Prenant texte de ce qu'il lui avait dit qu'il n'était qu'un pauvre diable d'ingénieur, Mme de Maumussy s'informait de ses affaires avec une sollicitude amicale.

Depuis combien de temps était-il sorti de l'école? Quels postes avait-il occupés? Estimait-il que sa situation actuelle fût en rapport avec son mérite?..

Tant bien que mal, plutôt mal que bien, Raymond répondait.

Toutes ses facultés étaient absorbées par la contemplation de Mlle Simone. Il lui tournait le dos, mais il la voyait fort distinctement dans une grande glace placée derrière Mme de Maumussy.

Le visage de la jeune fille exprimait peut-être un peu d'inquiétude, mais ne trahissait certainement aucun mécontentement. La jeune duchesse, cependant, poursuivait.

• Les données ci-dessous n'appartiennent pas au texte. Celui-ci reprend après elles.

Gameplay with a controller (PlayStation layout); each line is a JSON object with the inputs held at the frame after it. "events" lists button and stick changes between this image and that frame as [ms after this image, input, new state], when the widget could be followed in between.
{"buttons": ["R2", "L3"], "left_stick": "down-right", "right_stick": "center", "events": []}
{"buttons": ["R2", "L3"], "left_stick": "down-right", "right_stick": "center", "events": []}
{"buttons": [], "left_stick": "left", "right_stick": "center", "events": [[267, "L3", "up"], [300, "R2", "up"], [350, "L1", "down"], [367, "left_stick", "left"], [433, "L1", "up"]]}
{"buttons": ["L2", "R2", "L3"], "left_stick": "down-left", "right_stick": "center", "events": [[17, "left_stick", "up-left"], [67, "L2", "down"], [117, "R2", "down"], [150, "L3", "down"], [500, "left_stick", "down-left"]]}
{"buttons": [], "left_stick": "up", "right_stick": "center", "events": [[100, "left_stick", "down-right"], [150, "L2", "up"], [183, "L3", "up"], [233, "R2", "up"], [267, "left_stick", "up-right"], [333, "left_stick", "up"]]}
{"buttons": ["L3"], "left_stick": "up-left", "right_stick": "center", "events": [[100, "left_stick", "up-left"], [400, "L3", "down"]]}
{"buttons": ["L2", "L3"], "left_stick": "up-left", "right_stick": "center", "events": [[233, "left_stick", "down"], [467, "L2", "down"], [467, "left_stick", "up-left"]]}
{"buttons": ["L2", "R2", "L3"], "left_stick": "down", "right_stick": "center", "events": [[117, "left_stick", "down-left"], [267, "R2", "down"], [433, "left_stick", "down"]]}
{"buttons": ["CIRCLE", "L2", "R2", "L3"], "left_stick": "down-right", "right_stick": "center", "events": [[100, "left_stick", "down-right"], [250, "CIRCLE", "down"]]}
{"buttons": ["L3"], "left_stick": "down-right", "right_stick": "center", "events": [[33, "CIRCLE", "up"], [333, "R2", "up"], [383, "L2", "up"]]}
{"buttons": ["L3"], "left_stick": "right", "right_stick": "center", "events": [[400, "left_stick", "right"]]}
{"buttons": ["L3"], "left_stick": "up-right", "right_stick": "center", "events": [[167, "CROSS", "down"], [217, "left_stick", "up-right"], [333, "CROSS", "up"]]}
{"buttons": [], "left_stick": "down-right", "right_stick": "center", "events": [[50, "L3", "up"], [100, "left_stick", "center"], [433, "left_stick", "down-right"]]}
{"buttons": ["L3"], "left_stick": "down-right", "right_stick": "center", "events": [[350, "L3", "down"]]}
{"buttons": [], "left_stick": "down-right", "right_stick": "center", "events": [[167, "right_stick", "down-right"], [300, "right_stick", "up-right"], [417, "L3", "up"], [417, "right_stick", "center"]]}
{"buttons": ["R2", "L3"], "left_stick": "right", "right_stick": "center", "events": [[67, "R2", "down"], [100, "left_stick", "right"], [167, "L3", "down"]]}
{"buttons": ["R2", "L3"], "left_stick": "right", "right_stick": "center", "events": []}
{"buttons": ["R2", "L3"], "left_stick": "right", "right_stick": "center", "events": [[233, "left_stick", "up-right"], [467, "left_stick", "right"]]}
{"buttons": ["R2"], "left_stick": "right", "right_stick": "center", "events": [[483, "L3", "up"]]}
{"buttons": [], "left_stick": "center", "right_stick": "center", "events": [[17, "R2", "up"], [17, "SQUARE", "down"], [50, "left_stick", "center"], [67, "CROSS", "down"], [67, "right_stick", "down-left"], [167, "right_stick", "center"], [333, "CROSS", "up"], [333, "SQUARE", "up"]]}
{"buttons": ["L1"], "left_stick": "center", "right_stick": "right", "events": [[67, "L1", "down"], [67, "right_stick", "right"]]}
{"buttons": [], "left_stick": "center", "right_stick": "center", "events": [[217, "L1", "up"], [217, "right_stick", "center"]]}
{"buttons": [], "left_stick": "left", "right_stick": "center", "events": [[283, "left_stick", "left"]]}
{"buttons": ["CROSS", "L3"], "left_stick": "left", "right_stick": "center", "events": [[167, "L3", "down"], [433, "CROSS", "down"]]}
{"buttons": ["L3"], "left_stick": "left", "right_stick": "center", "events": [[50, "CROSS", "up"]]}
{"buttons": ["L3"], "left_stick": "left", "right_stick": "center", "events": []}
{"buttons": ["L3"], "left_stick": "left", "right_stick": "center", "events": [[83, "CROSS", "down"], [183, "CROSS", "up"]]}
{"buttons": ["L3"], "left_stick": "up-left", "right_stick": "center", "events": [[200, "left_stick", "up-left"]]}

– Si elle se permettait de questionner ainsi M. Delorge, disait-elle, c'est qu'elle avait eu l'occasion de s'entretenir de lui avec son chef immédiat, le baron de Boursonne.

«Le baron ne lui avait pas dissimulé l'injustice de l'administration envers son jeune camarade, lequel languissait dans des postes subalternes, malgré sa réputation très méritée d'être un des hommes les plus distingués des ponts et chaussées.

Mais il n'y avait pas que Mlle Simone à épier Raymond et la duchesse de Maumussy. M. de Boursonne ne les perdait pas de vue, et surpris de voir son jeune ami s'entretenir si longtemps avec une femme pour laquelle il avait manifesté une si profonde aversion:

– Peut-être ferai-je bien, pensa-t-il, d'aller à son secours.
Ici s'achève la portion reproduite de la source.